» Written task: Reproduce every line of the records below verbatim, with no alterations.

» Source data:
________
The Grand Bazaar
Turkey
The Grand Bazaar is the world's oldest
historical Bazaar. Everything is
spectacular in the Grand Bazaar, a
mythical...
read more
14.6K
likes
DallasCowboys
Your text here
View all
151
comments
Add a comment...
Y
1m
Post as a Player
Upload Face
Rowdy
________
» Response area:
The Grand Bazaar
Turkey
The Grand Bazaar is the world's oldest
historical Bazaar. Everything is
spectacular in the Grand Bazaar, a
mythical...
read more
14.6K
likes
DallasCowboys
Your text here
View all
151
comments
Add a comment...
Y
1m
Post as a Player
Upload Face
Rowdy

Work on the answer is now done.